WORK REQUEST:
Return only these lines, exactly: the one containing "[12:45:43] daviwil​> Or" and every line after it in the listing.

SUPPLIED RECORDS:

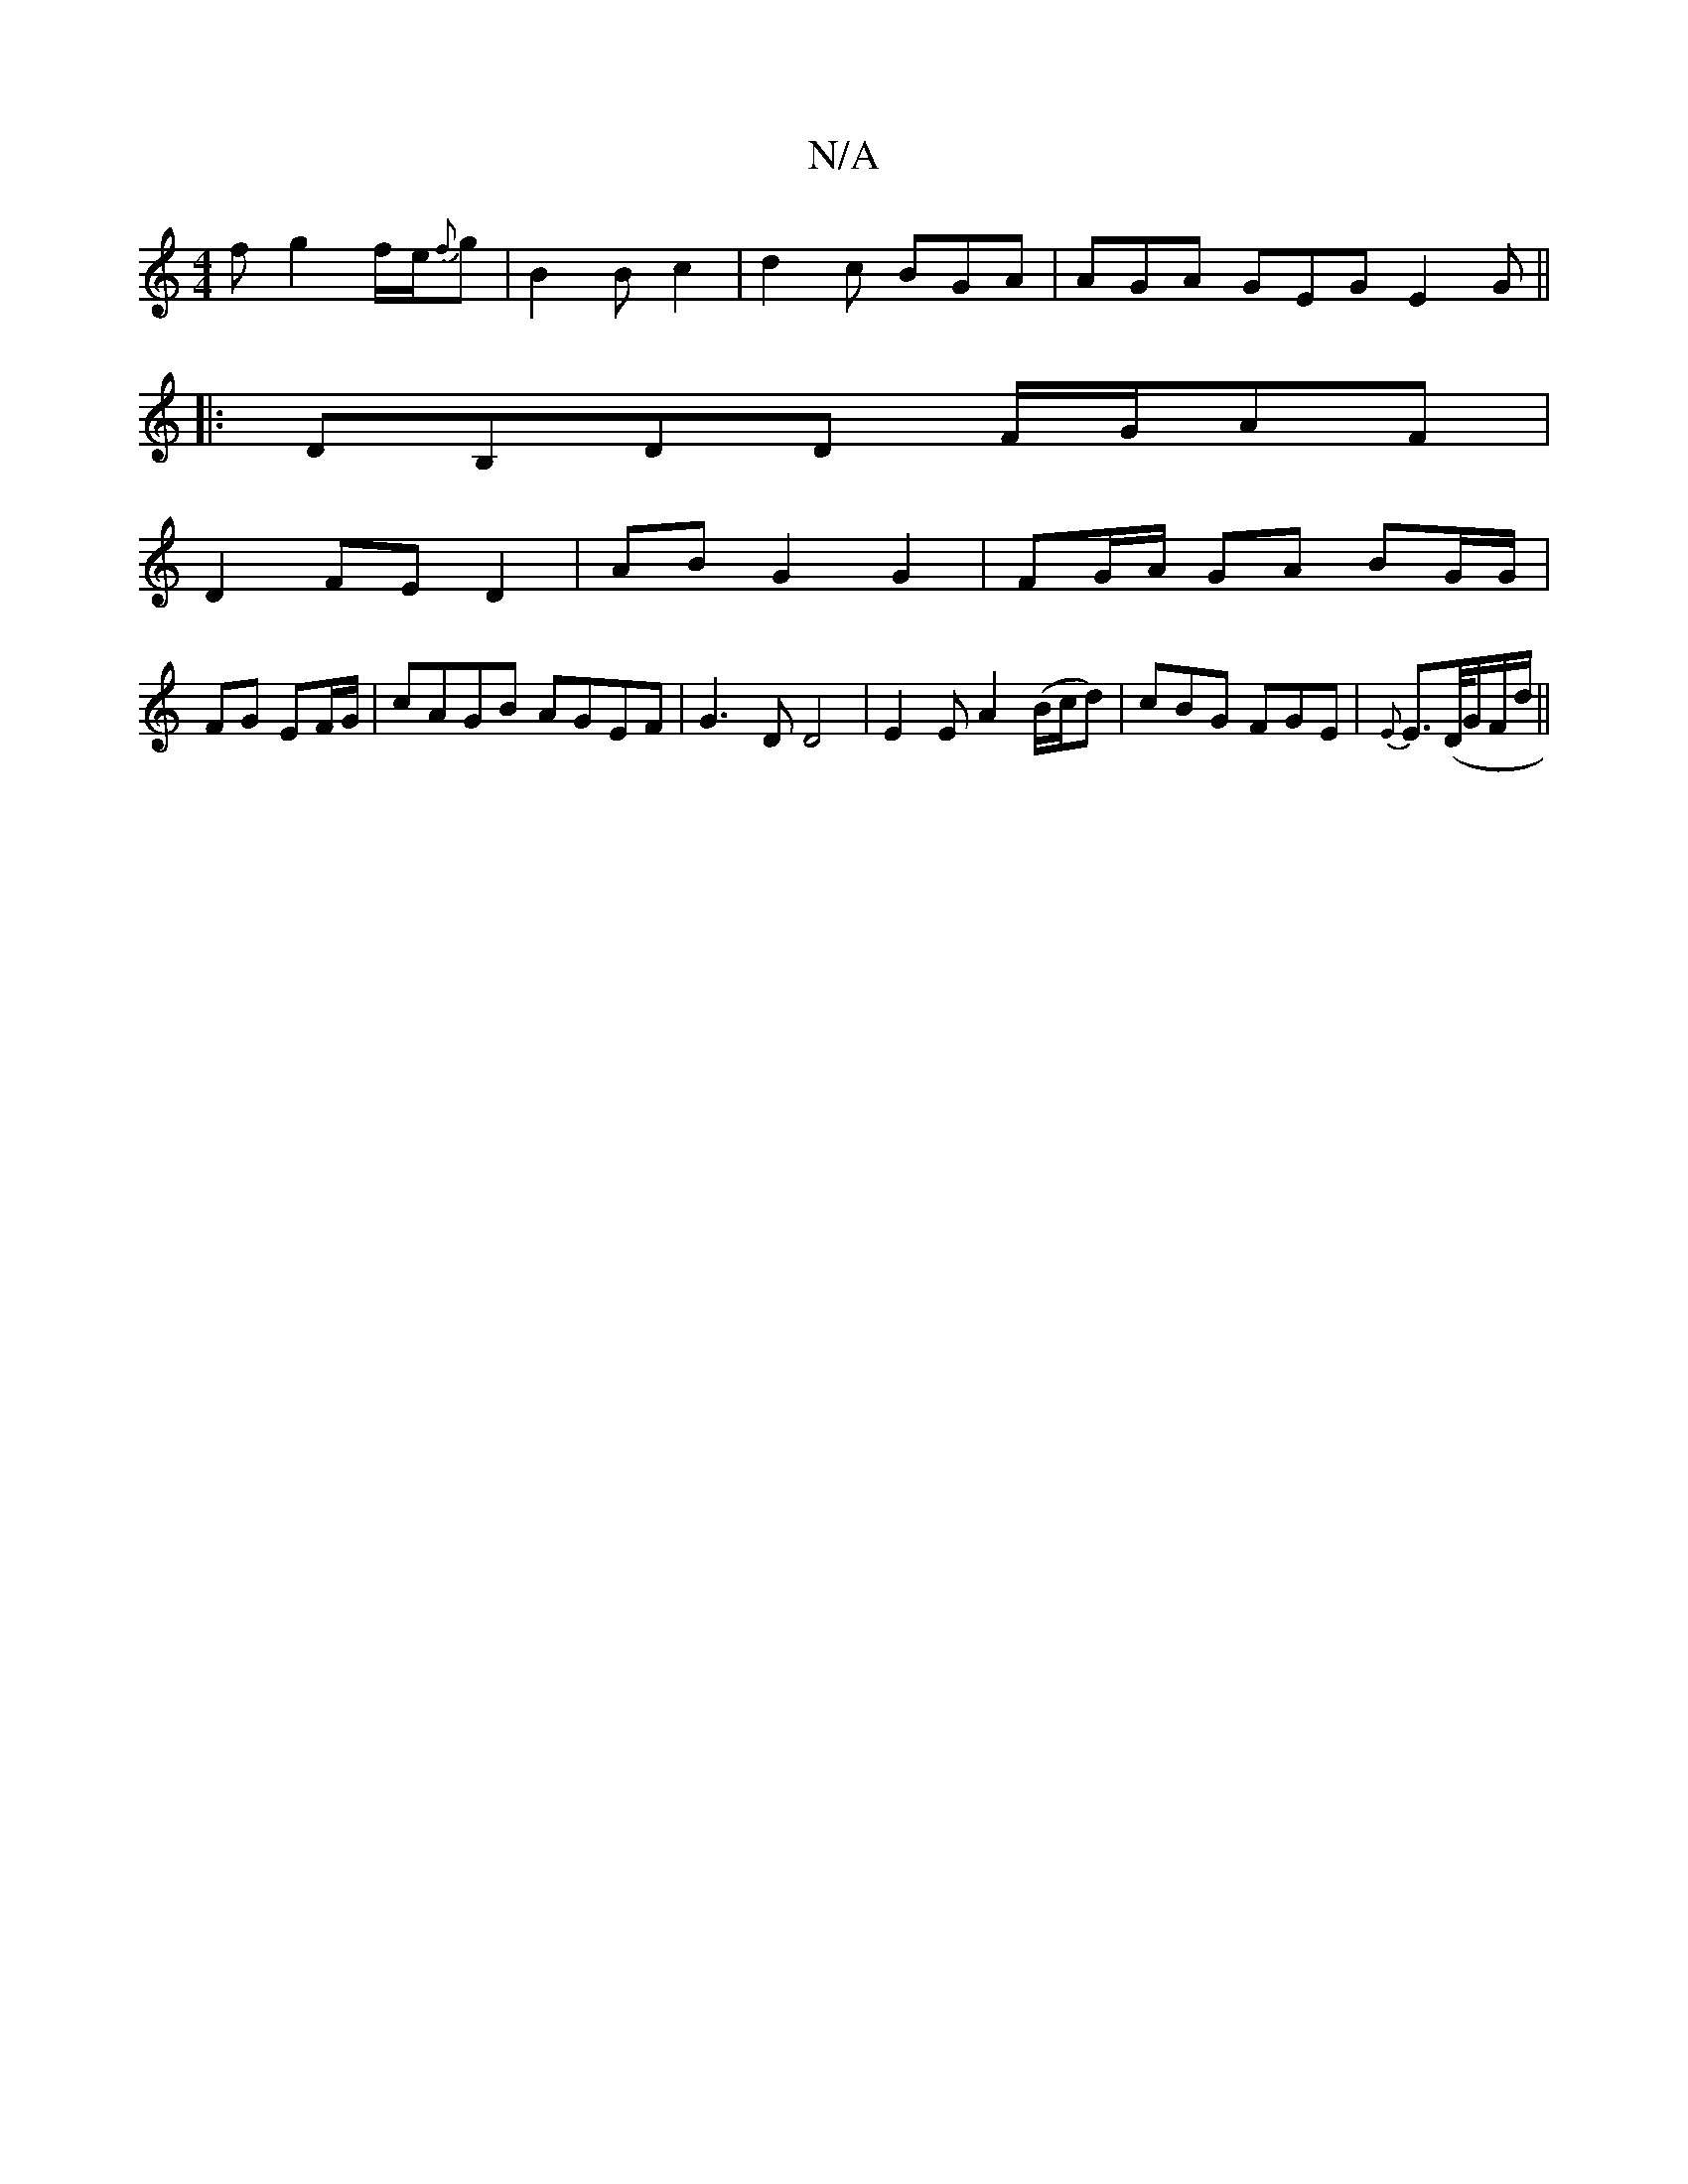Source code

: X:1
T:N/A
M:4/4
R:N/A
K:Cmajor
f g2 f/2e/2{f}g |B2B-c2|d2c BGA|AGA GEG E2G||
|:DB,DD F/G/AF|
D2 FE D2 | AB G2 G2 | FG/A/ GA BG/G/|
FG EF/G/ |cAGB AGEF|G3D D4|E2 E A2 (B/c/d) | cBG FGE | {E}E>(D/G/F/d/}||

|: D |D4 DE|
GB|AB AF AB |
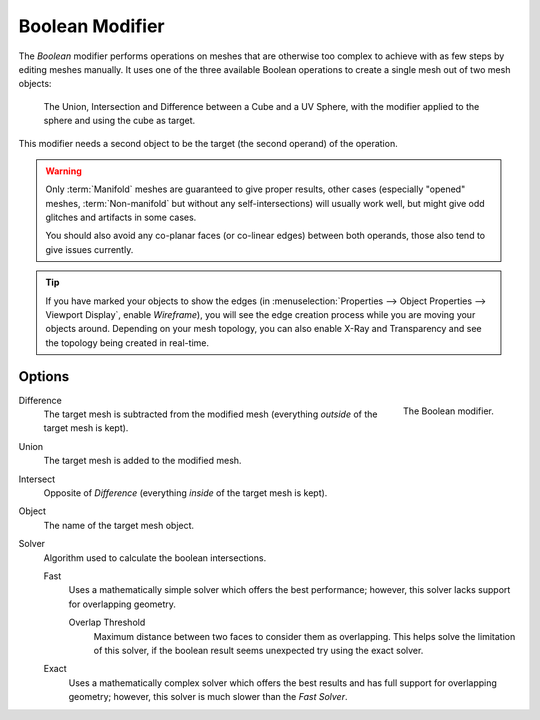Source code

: .. index:: Modeling Modifiers; Boolean Modifier
.. _bpy.types.BooleanModifier:

****************
Boolean Modifier
****************

The *Boolean* modifier performs operations on meshes that are otherwise too complex
to achieve with as few steps by editing meshes manually. It uses one of
the three available Boolean operations to create a single mesh out of two mesh objects:

.. figure:: /images/modeling_modifiers_generate_booleans_union-intersect-difference-examples.png

   The Union, Intersection and Difference between a Cube and a UV Sphere,
   with the modifier applied to the sphere and using the cube as target.

This modifier needs a second object to be the target (the second operand) of the operation.

.. warning::

   Only :term:`Manifold` meshes are guaranteed to give proper results,
   other cases (especially "opened" meshes, :term:`Non-manifold` but without any self-intersections)
   will usually work well, but might give odd glitches and artifacts in some cases.

   You should also avoid any co-planar faces (or co-linear edges) between both operands,
   those also tend to give issues currently.

.. tip::

   If you have marked your objects to show the edges
   (in :menuselection:`Properties --> Object Properties --> Viewport Display`, enable *Wireframe*),
   you will see the edge creation process while you are moving your objects around. Depending on your mesh topology,
   you can also enable X-Ray and Transparency and see the topology being created in real-time.


Options
=======

.. figure:: /images/modeling_modifiers_generate_booleans_panel.png
   :align: right
   :width: 300px

   The Boolean modifier.

Difference
   The target mesh is subtracted from the modified mesh (everything *outside* of the target mesh is kept).
Union
   The target mesh is added to the modified mesh.
Intersect
   Opposite of *Difference* (everything *inside* of the target mesh is kept).

Object
   The name of the target mesh object.

Solver
   Algorithm used to calculate the boolean intersections.

   Fast
      Uses a mathematically simple solver which offers the best performance;
      however, this solver lacks support for overlapping geometry.

      Overlap Threshold
         Maximum distance between two faces to consider them as overlapping.
         This helps solve the limitation of this solver,
         if the boolean result seems unexpected try using the exact solver.

   Exact
      Uses a mathematically complex solver which offers the best results
      and has full support for overlapping geometry;
      however, this solver is much slower than the *Fast Solver*.
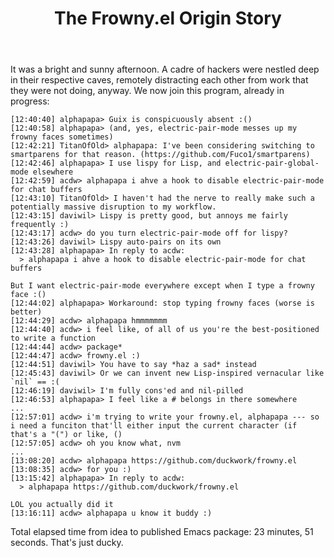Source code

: #+TITLE: The Frowny.el Origin Story

It was a bright and sunny afternoon.  A cadre of hackers were nestled deep in their respective caves, remotely distracting each other from work that they were not doing, anyway.  We now join this program, already in progress:

#+begin_example
[12:40:40] alphapapa​> Guix is conspicuously absent :() 
[12:40:58] alphapapa​> (and, yes, electric-pair-mode messes up my frowny faces sometimes) 
[12:42:21] TitanOfOld​> alphapapa: I've been considering switching to smartparens for that reason. (https://github.com/Fuco1/smartparens) 
[12:42:46] alphapapa​> I use lispy for Lisp, and electric-pair-global-mode elsewhere 
[12:42:59] acdw​> alphapapa i ahve a hook to disable electric-pair-mode for chat buffers 
[12:43:10] TitanOfOld​> I haven't had the nerve to really make such a potentially massive disruption to my workflow. 
[12:43:15] daviwil​> Lispy is pretty good, but annoys me fairly frequently :) 
[12:43:17] acdw​> do you turn electric-pair-mode off for lispy?  
[12:43:26] daviwil​> Lispy auto-pairs on its own 
[12:43:28] alphapapa​> In reply to acdw:
  > alphapapa i ahve a hook to disable electric-pair-mode for chat buffers 

But I want electric-pair-mode everywhere except when I type a frowny face :() 
[12:44:02] alphapapa​> Workaround: stop typing frowny faces (worse is better) 
[12:44:29] acdw​> alphapapa hmmmmmmm 
[12:44:40] acdw​> i feel like, of all of us you're the best-positioned to write a function 
[12:44:44] acdw​> package* 
[12:44:47] acdw​> frowny.el :) 
[12:44:51] daviwil​> You have to say *haz a sad* instead 
[12:45:43] daviwil​> Or we can invent new Lisp-inspired vernacular like `nil` == :( 
[12:46:19] daviwil​> I'm fully cons'ed and nil-pilled 
[12:46:53] alphapapa​> I feel like a # belongs in there somewhere 
...
[12:57:01] acdw​> i'm trying to write your frowny.el, alphapapa --- so i need a funciton that'll either input the current character (if that's a "(") or like, () 
[12:57:05] acdw​> oh you know what, nvm 
...
[13:08:20] acdw​> alphapapa https://github.com/duckwork/frowny.el 
[13:08:35] acdw​> for you :) 
[13:15:42] alphapapa​> In reply to acdw:
  > alphapapa https://github.com/duckwork/frowny.el 

LOL you actually did it 
[13:16:11] acdw​> alphapapa u know it buddy :) 
#+end_example

Total elapsed time from idea to published Emacs package: 23 minutes, 51 seconds.  That's just ducky.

TASK RESPONSE:
[12:45:43] daviwil​> Or we can invent new Lisp-inspired vernacular like `nil` == :( 
[12:46:19] daviwil​> I'm fully cons'ed and nil-pilled 
[12:46:53] alphapapa​> I feel like a # belongs in there somewhere 
...
[12:57:01] acdw​> i'm trying to write your frowny.el, alphapapa --- so i need a funciton that'll either input the current character (if that's a "(") or like, () 
[12:57:05] acdw​> oh you know what, nvm 
...
[13:08:20] acdw​> alphapapa https://github.com/duckwork/frowny.el 
[13:08:35] acdw​> for you :) 
[13:15:42] alphapapa​> In reply to acdw:
  > alphapapa https://github.com/duckwork/frowny.el 

LOL you actually did it 
[13:16:11] acdw​> alphapapa u know it buddy :) 
#+end_example

Total elapsed time from idea to published Emacs package: 23 minutes, 51 seconds.  That's just ducky.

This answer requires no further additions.